» EXERCISE REQUIREMENTS:
A single number is the whole answer: the count of lines in the records where "interface" occurs.

# # # # # # #

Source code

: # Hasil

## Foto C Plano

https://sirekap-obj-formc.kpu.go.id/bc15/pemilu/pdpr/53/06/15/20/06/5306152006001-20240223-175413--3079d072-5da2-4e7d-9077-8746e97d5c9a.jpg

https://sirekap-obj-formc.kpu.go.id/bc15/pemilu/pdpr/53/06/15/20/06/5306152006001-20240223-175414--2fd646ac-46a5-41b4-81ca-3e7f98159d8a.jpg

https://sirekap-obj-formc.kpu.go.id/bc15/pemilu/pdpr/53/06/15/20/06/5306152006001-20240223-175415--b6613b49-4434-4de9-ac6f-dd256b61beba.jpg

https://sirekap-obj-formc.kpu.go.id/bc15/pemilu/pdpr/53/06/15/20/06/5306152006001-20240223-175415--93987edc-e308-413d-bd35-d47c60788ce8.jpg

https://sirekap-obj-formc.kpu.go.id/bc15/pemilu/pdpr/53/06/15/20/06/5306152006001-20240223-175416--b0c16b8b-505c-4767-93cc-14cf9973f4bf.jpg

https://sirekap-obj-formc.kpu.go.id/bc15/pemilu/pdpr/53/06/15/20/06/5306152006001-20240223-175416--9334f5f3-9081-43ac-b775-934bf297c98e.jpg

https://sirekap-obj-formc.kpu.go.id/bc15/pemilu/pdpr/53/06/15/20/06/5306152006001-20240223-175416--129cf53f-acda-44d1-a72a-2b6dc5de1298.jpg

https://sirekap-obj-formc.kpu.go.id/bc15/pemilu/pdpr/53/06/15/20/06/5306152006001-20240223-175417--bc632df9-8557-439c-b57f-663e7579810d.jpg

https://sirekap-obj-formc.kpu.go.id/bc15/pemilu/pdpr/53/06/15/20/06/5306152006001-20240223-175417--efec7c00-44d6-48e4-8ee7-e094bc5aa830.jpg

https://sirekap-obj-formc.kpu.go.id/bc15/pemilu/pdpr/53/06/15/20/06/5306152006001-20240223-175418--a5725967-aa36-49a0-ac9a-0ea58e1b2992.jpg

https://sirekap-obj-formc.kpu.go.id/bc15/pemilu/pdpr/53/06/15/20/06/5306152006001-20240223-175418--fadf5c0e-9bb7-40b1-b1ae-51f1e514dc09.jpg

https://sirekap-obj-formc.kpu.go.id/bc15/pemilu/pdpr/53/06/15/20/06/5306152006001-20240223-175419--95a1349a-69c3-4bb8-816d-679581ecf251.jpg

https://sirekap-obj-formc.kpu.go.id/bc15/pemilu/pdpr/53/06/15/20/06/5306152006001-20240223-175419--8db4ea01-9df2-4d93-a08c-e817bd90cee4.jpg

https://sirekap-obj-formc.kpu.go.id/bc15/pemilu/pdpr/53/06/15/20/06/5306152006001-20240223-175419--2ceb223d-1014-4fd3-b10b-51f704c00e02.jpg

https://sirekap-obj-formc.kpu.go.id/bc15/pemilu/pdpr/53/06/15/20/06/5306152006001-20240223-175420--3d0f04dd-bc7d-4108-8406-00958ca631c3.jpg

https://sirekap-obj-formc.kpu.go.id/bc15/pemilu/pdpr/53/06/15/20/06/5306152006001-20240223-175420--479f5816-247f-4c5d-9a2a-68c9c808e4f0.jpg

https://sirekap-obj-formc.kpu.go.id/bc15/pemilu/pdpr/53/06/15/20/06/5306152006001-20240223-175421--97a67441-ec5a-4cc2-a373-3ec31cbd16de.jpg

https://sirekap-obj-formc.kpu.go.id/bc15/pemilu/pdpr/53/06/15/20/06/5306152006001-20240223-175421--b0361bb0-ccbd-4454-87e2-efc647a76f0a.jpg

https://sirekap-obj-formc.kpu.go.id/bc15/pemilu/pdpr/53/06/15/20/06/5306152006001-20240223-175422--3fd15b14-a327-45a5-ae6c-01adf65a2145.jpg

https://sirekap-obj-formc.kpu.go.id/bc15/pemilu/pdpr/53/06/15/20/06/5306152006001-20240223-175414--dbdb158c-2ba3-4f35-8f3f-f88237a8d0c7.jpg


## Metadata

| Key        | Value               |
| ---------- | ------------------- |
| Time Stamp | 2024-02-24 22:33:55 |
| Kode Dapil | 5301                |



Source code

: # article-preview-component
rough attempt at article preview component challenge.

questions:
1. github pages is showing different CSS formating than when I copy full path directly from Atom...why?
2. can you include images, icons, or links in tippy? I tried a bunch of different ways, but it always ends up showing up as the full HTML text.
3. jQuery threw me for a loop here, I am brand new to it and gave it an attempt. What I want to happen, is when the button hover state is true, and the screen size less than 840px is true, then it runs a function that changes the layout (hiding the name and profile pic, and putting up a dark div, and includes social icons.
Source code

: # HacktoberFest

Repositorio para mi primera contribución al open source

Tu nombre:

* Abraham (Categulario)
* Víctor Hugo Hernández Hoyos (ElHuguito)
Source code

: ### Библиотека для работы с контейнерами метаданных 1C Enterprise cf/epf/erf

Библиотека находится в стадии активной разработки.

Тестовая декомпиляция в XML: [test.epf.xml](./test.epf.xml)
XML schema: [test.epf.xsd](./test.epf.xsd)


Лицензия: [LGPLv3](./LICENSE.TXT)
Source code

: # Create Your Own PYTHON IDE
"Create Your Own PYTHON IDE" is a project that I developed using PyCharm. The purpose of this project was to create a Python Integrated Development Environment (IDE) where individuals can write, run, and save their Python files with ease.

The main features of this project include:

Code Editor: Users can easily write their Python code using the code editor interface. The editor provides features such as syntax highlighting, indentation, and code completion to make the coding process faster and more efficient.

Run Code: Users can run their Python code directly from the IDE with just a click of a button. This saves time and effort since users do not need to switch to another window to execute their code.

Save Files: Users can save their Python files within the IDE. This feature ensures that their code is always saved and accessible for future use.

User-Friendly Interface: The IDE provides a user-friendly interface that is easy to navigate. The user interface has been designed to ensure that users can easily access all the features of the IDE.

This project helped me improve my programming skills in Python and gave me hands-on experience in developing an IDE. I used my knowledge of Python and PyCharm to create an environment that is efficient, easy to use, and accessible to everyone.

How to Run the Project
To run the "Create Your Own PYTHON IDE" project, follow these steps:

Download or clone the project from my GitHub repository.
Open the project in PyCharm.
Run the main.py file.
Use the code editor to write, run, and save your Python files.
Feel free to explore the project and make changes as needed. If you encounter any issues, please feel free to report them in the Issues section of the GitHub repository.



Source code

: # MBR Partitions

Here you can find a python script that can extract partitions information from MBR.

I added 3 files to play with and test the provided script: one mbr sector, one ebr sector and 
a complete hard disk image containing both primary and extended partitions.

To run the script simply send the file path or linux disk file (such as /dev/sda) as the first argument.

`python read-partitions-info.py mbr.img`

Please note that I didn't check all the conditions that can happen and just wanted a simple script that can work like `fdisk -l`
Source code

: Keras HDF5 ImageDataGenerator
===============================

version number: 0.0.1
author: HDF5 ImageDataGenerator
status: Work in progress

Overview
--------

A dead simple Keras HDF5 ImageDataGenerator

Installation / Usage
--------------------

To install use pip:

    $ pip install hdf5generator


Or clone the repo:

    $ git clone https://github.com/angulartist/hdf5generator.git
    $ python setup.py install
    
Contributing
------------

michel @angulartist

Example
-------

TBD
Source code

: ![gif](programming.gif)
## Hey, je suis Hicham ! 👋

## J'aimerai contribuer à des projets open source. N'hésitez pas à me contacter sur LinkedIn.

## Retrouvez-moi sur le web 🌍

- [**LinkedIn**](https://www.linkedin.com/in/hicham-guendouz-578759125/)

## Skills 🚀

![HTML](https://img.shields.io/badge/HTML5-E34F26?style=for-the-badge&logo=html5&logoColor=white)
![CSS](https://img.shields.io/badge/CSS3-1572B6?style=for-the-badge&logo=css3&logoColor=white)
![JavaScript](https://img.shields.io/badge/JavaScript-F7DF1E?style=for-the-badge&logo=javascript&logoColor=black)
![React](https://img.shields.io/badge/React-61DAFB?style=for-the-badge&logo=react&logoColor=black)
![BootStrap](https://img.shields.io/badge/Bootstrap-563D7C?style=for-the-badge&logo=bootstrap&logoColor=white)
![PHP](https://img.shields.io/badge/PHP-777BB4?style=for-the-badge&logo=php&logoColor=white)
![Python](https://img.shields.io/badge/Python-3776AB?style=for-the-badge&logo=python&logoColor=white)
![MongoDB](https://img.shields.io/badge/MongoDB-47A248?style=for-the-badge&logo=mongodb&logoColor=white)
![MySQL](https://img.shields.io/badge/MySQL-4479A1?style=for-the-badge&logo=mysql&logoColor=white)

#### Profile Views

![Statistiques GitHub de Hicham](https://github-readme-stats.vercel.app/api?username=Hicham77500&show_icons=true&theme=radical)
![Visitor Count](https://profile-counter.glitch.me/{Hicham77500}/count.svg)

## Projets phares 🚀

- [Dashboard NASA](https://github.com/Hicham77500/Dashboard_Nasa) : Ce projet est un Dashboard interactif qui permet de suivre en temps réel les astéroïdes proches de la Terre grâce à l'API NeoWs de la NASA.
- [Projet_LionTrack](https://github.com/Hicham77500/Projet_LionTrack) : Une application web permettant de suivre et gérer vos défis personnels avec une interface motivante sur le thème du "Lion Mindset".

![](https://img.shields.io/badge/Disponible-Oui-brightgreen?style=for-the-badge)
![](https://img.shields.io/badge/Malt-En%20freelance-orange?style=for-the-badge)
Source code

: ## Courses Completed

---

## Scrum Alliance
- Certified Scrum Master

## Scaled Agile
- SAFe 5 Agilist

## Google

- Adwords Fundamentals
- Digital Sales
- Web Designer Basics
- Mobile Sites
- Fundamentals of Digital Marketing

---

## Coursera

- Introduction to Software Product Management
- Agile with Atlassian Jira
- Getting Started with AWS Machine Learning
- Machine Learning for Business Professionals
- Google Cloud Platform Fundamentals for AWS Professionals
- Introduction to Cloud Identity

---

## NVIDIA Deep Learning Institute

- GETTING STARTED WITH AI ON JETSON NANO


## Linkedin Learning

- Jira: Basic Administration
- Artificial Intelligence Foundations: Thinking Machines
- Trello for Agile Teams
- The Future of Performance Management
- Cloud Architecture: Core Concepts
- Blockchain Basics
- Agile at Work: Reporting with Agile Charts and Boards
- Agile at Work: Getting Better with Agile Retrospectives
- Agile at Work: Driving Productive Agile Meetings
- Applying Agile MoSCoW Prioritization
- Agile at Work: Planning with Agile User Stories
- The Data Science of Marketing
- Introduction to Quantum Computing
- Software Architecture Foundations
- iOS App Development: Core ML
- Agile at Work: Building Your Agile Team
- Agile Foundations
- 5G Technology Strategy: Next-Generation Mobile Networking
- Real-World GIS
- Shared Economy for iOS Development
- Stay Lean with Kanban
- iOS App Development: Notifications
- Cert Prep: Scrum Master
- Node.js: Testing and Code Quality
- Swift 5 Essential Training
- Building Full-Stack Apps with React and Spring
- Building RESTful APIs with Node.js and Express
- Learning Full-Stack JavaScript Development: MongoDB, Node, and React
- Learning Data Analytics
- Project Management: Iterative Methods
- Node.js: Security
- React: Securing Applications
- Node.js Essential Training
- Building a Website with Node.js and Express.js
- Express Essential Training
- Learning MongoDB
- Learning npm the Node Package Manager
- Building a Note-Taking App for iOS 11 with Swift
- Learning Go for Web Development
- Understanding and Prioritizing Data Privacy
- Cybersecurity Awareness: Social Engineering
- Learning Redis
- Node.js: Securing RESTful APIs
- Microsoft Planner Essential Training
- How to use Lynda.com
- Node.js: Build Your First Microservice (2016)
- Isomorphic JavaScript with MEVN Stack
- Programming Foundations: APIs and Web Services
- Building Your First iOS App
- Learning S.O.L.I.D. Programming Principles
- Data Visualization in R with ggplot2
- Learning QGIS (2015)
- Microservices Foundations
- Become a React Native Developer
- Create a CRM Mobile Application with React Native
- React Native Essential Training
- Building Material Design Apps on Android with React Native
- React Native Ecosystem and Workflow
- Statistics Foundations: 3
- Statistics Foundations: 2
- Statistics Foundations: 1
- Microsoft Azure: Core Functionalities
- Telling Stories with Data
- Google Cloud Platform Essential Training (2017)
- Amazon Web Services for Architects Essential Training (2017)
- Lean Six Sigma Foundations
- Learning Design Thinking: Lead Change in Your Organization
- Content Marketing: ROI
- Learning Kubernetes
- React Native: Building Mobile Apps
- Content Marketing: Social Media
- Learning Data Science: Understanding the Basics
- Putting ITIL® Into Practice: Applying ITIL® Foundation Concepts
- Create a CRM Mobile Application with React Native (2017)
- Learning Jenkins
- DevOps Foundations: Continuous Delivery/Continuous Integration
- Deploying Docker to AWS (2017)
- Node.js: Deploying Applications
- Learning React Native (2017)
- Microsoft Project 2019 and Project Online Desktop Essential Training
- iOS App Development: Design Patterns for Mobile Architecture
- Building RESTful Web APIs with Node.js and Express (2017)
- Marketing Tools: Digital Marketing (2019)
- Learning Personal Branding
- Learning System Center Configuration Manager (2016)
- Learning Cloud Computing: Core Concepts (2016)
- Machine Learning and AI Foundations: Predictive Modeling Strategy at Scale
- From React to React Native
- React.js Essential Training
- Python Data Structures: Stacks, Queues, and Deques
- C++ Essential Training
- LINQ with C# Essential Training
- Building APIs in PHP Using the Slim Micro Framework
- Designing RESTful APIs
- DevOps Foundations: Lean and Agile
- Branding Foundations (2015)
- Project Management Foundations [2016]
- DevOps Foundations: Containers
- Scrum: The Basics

# # # # # # #

» WRITTEN RESPONSE:
3